Ceci laisse entendre que les nouvelles règles pourraient s’appliquer seulement lorsque les revenus passifs excèdent 50 000 $, après avoir pris en compte les placements et les revenus hors exploitation existants. Mais que signifie tout cela? Comment les placements existants seront-ils « protégés »? Faudra-t-il suivre à la trace les fonds d’investissement « avant » et « après »? Le cas échéant, lorsqu’un dividende sera versé par l’entreprise, de quel fonds proviendra-t-il? Et à quoi correspond le « seuil de revenu passif annuel de 50 000 $ » exactement ? Les exemples que donne le gouvernement ne portent que sur le revenu d’intérêts. Comment les dividendes ou les gains en capital seront-ils traités? Quand les nouvelles règles seront-elles mises en œuvre? On ne le dit pas, mais il est probable que ce sera dans quelques années. Les commentaires formulés par le gouvernement ont provoqué un raz-de-marée de questions tout en donnant peu d’explications. Malheureusement, nous n’en saurons pas beaucoup plus avant le budget fédéral de 2018, ce printemps, c’est-à-dire le moment auquel le gouvernement laisse entendre que plus de détails sur les mesures proposées seront publiés. Accrochons-nous!

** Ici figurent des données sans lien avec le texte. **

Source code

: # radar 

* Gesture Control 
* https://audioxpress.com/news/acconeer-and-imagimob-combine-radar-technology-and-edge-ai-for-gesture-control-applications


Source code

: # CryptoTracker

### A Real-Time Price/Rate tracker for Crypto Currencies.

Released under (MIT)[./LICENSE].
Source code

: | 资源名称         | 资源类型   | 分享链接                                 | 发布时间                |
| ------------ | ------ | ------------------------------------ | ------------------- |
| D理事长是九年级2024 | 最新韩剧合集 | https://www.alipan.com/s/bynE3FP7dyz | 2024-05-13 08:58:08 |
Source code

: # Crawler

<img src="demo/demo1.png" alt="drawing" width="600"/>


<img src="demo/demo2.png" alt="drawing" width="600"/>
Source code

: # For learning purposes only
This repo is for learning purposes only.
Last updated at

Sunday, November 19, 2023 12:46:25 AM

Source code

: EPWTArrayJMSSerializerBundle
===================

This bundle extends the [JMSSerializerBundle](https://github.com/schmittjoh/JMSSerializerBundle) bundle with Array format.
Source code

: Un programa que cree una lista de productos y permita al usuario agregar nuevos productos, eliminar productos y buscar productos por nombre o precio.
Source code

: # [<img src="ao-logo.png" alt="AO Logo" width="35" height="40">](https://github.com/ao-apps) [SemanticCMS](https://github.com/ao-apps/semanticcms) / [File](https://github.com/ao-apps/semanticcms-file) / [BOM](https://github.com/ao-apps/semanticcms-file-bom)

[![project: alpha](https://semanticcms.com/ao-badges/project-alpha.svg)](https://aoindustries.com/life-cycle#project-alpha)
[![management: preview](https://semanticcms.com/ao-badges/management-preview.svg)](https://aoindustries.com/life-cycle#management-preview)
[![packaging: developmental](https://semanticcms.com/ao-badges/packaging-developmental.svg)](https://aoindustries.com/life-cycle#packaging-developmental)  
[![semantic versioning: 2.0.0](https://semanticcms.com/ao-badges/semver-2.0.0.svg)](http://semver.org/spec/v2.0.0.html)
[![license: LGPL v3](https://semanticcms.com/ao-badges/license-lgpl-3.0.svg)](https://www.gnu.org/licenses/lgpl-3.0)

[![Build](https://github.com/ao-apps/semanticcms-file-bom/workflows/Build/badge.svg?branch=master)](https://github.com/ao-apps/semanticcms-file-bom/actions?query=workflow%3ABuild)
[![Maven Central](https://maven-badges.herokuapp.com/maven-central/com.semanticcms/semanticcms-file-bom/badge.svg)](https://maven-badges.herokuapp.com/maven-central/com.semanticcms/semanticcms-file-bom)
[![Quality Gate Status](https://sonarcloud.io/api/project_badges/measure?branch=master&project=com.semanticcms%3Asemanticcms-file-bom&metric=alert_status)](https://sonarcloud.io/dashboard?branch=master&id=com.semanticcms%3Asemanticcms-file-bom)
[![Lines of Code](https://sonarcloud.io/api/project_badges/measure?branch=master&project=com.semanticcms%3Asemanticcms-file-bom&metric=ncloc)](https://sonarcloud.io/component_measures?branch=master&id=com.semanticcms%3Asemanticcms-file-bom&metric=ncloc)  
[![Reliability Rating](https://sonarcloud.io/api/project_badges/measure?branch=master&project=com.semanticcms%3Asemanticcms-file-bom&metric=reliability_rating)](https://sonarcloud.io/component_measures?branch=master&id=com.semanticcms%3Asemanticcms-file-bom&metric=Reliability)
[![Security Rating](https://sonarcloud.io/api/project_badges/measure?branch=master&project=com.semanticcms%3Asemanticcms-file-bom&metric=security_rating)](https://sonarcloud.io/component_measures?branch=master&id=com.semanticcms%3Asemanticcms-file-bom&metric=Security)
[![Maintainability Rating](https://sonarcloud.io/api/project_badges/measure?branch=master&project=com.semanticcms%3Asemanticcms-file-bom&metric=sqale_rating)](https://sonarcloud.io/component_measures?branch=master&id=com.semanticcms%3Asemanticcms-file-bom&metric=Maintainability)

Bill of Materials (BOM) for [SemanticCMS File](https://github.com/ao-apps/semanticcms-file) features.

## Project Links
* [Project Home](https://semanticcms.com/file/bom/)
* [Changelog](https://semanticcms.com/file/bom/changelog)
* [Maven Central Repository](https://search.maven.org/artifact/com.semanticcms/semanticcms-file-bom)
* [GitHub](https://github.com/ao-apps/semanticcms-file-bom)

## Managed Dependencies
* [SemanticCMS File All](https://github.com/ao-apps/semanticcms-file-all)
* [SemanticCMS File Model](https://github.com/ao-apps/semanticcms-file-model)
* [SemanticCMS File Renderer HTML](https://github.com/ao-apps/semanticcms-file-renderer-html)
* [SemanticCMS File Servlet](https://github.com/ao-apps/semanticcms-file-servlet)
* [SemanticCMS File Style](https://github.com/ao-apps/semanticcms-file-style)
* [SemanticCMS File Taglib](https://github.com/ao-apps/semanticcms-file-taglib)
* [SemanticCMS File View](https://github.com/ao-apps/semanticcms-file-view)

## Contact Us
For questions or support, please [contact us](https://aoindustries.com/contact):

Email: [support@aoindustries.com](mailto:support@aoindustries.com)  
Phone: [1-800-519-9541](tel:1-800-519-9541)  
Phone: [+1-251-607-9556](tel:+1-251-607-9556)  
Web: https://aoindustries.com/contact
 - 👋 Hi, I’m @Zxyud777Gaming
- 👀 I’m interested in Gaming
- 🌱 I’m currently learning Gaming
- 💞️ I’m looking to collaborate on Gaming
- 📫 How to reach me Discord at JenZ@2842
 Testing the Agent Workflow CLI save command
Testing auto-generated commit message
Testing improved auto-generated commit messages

Les annonces récentes ont soulagé certaines inquiétudes très légitimes exprimées par les propriétaires d’entreprise, et leurs conseillers, à propos des propositions fiscales envisagées. Il est malheureux que toute cette affaire les ait laissés dans l’incertitude, causant ainsi des frustrations justifiées. Ce toute évidence, le processus aurait pu se dérouler plus efficacement en instaurant une communication et une collaboration adéquates entre le gouvernement et le milieu des affaires, et l’exercice de politique fiscale aurait pu ainsi être satisfaisant pour toutes les parties prenantes. Il est permis d’espérer que les objectifs du gouvernement en matière de politique tiendront compte de l’importante contribution que font les PME à l’économie du pays.